The Christian adoption groups' websites and articles are filled with stories about the poverty and abuse of Indian children in Indian country. The Christian Alliance posted this report on its site about the Spirit Lake Nation:

Thomas Sullivan, Regional Administrator of the Administration of Children and Families in Denver, stated in his 12th Mandated Report to the ACF office in Washington DC, February 2013: 'In these 8 months I have filed detailed reports concerning all of the following: The almost 40 children returned to on-reservation placements in abusive homes, many headed by known sex offenders… These children remain in the full time care and custody of sexual predators available to be raped on a daily basis. Since I filed my first report noting this situation, nothing has been done by any of you to remove these children to safe placements.'"

But the Brown family (I include the grandparents in this as they were granted guardianship by the Cherokee Nation) seems to have none of these problems.
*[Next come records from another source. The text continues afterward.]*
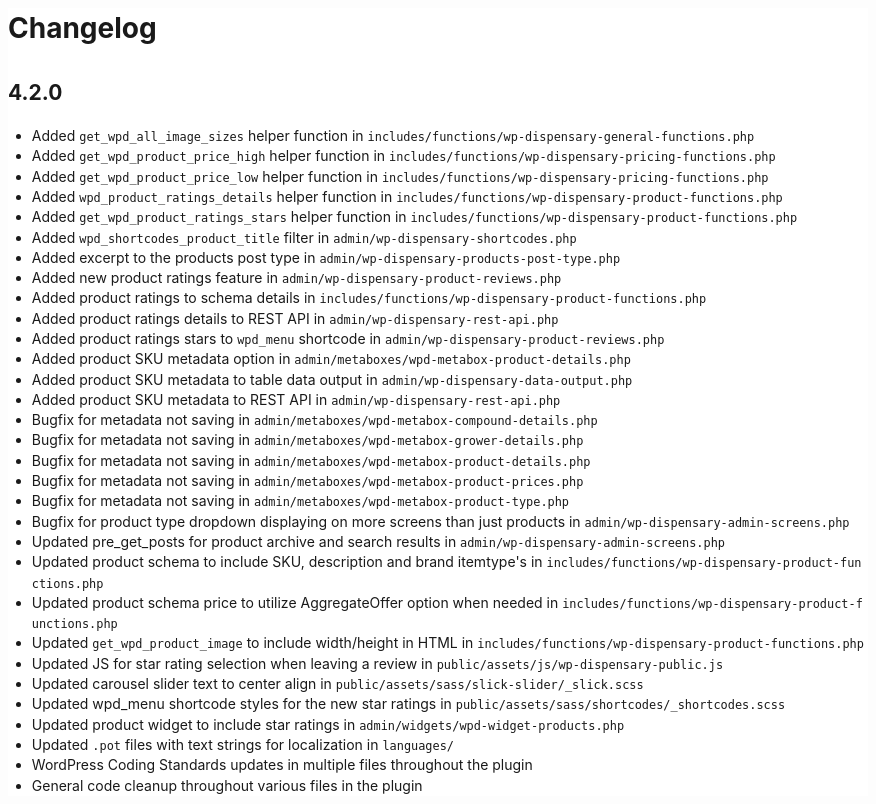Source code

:# Changelog

## 4.2.0
*   Added `get_wpd_all_image_sizes` helper function in `includes/functions/wp-dispensary-general-functions.php`
*   Added `get_wpd_product_price_high` helper function in `includes/functions/wp-dispensary-pricing-functions.php`
*   Added `get_wpd_product_price_low` helper function in `includes/functions/wp-dispensary-pricing-functions.php`
*   Added `wpd_product_ratings_details` helper function in `includes/functions/wp-dispensary-product-functions.php`
*   Added `get_wpd_product_ratings_stars` helper function in `includes/functions/wp-dispensary-product-functions.php`
*   Added `wpd_shortcodes_product_title` filter in `admin/wp-dispensary-shortcodes.php`
*   Added excerpt to the products post type in `admin/wp-dispensary-products-post-type.php`
*   Added new product ratings feature in `admin/wp-dispensary-product-reviews.php`
*   Added product ratings to schema details in `includes/functions/wp-dispensary-product-functions.php`
*   Added product ratings details to REST API in `admin/wp-dispensary-rest-api.php`
*   Added product ratings stars to `wpd_menu` shortcode in `admin/wp-dispensary-product-reviews.php`
*   Added product SKU metadata option in `admin/metaboxes/wpd-metabox-product-details.php`
*   Added product SKU metadata to table data output in `admin/wp-dispensary-data-output.php`
*   Added product SKU metadata to REST API in `admin/wp-dispensary-rest-api.php`
*   Bugfix for metadata not saving in `admin/metaboxes/wpd-metabox-compound-details.php`
*   Bugfix for metadata not saving in `admin/metaboxes/wpd-metabox-grower-details.php`
*   Bugfix for metadata not saving in `admin/metaboxes/wpd-metabox-product-details.php`
*   Bugfix for metadata not saving in `admin/metaboxes/wpd-metabox-product-prices.php`
*   Bugfix for metadata not saving in `admin/metaboxes/wpd-metabox-product-type.php`
*   Bugfix for product type dropdown displaying on more screens than just products in `admin/wp-dispensary-admin-screens.php`
*   Updated pre_get_posts for product archive and search results in `admin/wp-dispensary-admin-screens.php`
*   Updated product schema to include SKU, description and brand itemtype's in `includes/functions/wp-dispensary-product-functions.php`
*   Updated product schema price to utilize AggregateOffer option when needed in `includes/functions/wp-dispensary-product-functions.php`
*   Updated `get_wpd_product_image` to include width/height in HTML in `includes/functions/wp-dispensary-product-functions.php`
*   Updated JS for star rating selection when leaving a review in `public/assets/js/wp-dispensary-public.js`
*   Updated carousel slider text to center align in `public/assets/sass/slick-slider/_slick.scss`
*   Updated wpd_menu shortcode styles for the new star ratings in `public/assets/sass/shortcodes/_shortcodes.scss`
*   Updated product widget to include star ratings in `admin/widgets/wpd-widget-products.php`
*   Updated `.pot` files with text strings for localization in `languages/`
*   WordPress Coding Standards updates in multiple files throughout the plugin
*   General code cleanup throughout various files in the plugin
It seems odd that with so many children living in need in Indian country, that they chose this case to challenge ICWA and tribal sovereignty. And it begs the question, are all American Indian families being painted with the same brush?
Comment:  Sure sounds as though American Indian families are being painted with the same brush. How are the problems on the Spirit Lake reservation relevant to the Cherokee Nation, or to any tribe other than Spirit Lake?
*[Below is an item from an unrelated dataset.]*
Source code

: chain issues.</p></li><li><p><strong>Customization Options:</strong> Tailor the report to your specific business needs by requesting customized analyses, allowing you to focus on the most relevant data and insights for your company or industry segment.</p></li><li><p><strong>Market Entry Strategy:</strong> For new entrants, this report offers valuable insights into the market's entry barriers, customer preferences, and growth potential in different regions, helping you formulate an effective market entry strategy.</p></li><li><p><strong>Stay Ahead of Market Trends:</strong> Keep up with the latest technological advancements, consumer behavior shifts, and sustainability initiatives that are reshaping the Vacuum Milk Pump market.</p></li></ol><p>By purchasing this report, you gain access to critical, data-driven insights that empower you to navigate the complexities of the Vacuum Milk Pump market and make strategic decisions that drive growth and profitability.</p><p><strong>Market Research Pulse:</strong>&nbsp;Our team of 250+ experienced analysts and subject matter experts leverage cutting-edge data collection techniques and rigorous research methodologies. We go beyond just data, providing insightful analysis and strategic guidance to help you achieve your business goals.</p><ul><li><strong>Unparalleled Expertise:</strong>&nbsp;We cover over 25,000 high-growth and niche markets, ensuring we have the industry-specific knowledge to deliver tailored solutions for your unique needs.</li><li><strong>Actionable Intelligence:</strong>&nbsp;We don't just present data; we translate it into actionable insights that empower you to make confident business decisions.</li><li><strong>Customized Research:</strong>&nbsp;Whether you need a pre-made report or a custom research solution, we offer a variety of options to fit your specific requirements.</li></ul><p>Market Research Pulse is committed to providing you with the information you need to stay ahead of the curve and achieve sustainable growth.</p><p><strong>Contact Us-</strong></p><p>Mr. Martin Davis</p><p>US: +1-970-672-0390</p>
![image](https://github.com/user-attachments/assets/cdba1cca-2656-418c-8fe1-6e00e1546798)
Does poverty in the white portions of Fargo, North Dakota, affect adoptions in Oklahoma City? Because those two cities are about as connected as the Spirit Lake and Cherokee Nations.
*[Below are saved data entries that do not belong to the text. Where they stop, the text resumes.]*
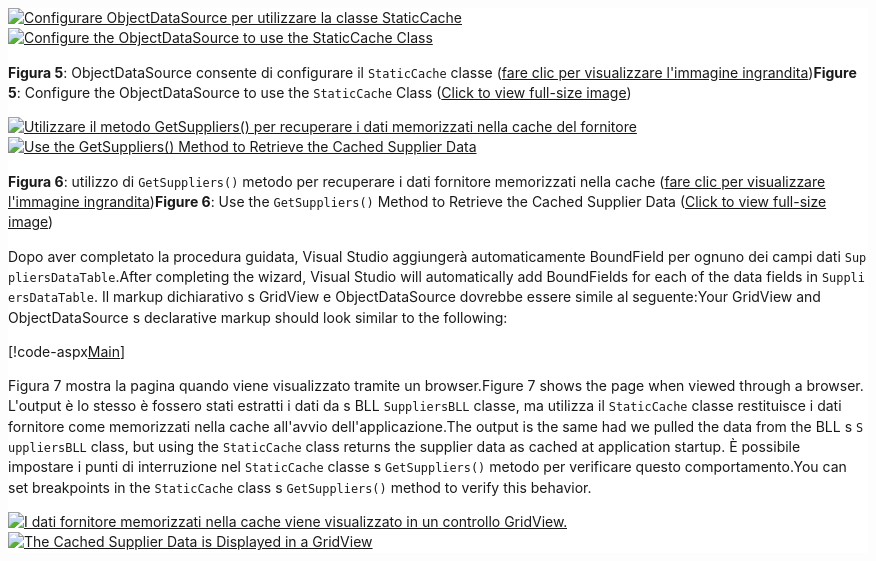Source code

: 
<span data-ttu-id="a4335-231">[![Configurare ObjectDataSource per utilizzare la classe StaticCache](caching-data-at-application-startup-vb/_static/image10.png)](caching-data-at-application-startup-vb/_static/image9.png)</span><span class="sxs-lookup"><span data-stu-id="a4335-231">[![Configure the ObjectDataSource to use the StaticCache Class](caching-data-at-application-startup-vb/_static/image10.png)](caching-data-at-application-startup-vb/_static/image9.png)</span></span>

<span data-ttu-id="a4335-232">**Figura 5**: ObjectDataSource consente di configurare il `StaticCache` classe ([fare clic per visualizzare l'immagine ingrandita](caching-data-at-application-startup-vb/_static/image11.png))</span><span class="sxs-lookup"><span data-stu-id="a4335-232">**Figure 5**: Configure the ObjectDataSource to use the `StaticCache` Class ([Click to view full-size image](caching-data-at-application-startup-vb/_static/image11.png))</span></span>


<span data-ttu-id="a4335-233">[![Utilizzare il metodo GetSuppliers() per recuperare i dati memorizzati nella cache del fornitore](caching-data-at-application-startup-vb/_static/image13.png)](caching-data-at-application-startup-vb/_static/image12.png)</span><span class="sxs-lookup"><span data-stu-id="a4335-233">[![Use the GetSuppliers() Method to Retrieve the Cached Supplier Data](caching-data-at-application-startup-vb/_static/image13.png)](caching-data-at-application-startup-vb/_static/image12.png)</span></span>

<span data-ttu-id="a4335-234">**Figura 6**: utilizzo di `GetSuppliers()` metodo per recuperare i dati fornitore memorizzati nella cache ([fare clic per visualizzare l'immagine ingrandita](caching-data-at-application-startup-vb/_static/image14.png))</span><span class="sxs-lookup"><span data-stu-id="a4335-234">**Figure 6**: Use the `GetSuppliers()` Method to Retrieve the Cached Supplier Data ([Click to view full-size image](caching-data-at-application-startup-vb/_static/image14.png))</span></span>


<span data-ttu-id="a4335-235">Dopo aver completato la procedura guidata, Visual Studio aggiungerà automaticamente BoundField per ognuno dei campi dati `SuppliersDataTable`.</span><span class="sxs-lookup"><span data-stu-id="a4335-235">After completing the wizard, Visual Studio will automatically add BoundFields for each of the data fields in `SuppliersDataTable`.</span></span> <span data-ttu-id="a4335-236">Il markup dichiarativo s GridView e ObjectDataSource dovrebbe essere simile al seguente:</span><span class="sxs-lookup"><span data-stu-id="a4335-236">Your GridView and ObjectDataSource s declarative markup should look similar to the following:</span></span>


[!code-aspx[Main](caching-data-at-application-startup-vb/samples/sample7.aspx)]

<span data-ttu-id="a4335-237">Figura 7 mostra la pagina quando viene visualizzato tramite un browser.</span><span class="sxs-lookup"><span data-stu-id="a4335-237">Figure 7 shows the page when viewed through a browser.</span></span> <span data-ttu-id="a4335-238">L'output è lo stesso è fossero stati estratti i dati da s BLL `SuppliersBLL` classe, ma utilizza il `StaticCache` classe restituisce i dati fornitore come memorizzati nella cache all'avvio dell'applicazione.</span><span class="sxs-lookup"><span data-stu-id="a4335-238">The output is the same had we pulled the data from the BLL s `SuppliersBLL` class, but using the `StaticCache` class returns the supplier data as cached at application startup.</span></span> <span data-ttu-id="a4335-239">È possibile impostare i punti di interruzione nel `StaticCache` classe s `GetSuppliers()` metodo per verificare questo comportamento.</span><span class="sxs-lookup"><span data-stu-id="a4335-239">You can set breakpoints in the `StaticCache` class s `GetSuppliers()` method to verify this behavior.</span></span>


<span data-ttu-id="a4335-240">[![I dati fornitore memorizzati nella cache viene visualizzato in un controllo GridView.](caching-data-at-application-startup-vb/_static/image16.png)](caching-data-at-application-startup-vb/_static/image15.png)</span><span class="sxs-lookup"><span data-stu-id="a4335-240">[![The Cached Supplier Data is Displayed in a GridView](caching-data-at-application-startup-vb/_static/image16.png)](caching-data-at-application-startup-vb/_static/image15.png)</span></span>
This is obviously pure stereotyping. The message is that all Indians are poor, criminal, and unfit to be parents--i.e., savage.

For more on Baby Veronica, see Baby Veronica Exemplifies Tribal Resurgence and Capobiancos Send The Locator.


Anonymous said...

Probably pedantic, but priestly pederasty is problematic to their point.

This counterpoint brought to you by the letter P.

Anonymous said...


While I like her entire article (the one you sent), I do feel it is too lengthy. The other commentator may have addressed that, but it's not clear.

But I thought your own commentary at the end was very well stated.


Anonymous said...

One of the most conservative, religious and socialist states in the US, Oklahoma, has recently been a killing field for children. More deaths of kids from infancy and toddler ages have died through violent deaths and accidents via neglect at the hands of rural, white communities. One recent death was of a 2 year old Cheyenne Arapaho the state left with a white woman named Amy Holder, 40, who was found guilty of child abuse for the death of Naomi Whitecrow, but she won't serve any prison time. This angered Whitecrow's relatives and tribal members.
“It's still legal in Oklahoma to kill an Indian," Theodore Nibbs said outside the courtroom, The Oklahoman reported.
Naomi had been placed in Holder's foster care. She died of blunt-force injury to the head, abdomen and extremities. Doctors, staff, caseworkers and lawyers knew this woman would go to jail, however,in a state that salivates for native imprisonment with excessive sentences for even the slightest offenses, this racism is systematic and quick. Yet, for allowing the beating of a two-year old, so much for "right to life" and "anti-abortion" rhetoric from Christians. Even an assumed Christian judge in Oklahoma pardons the killing of an Indian child. Genocide still?
As for Veronica's plight, it seems that being wealthy and connected gets you anything you want so why is this the only child that is needy on the planet?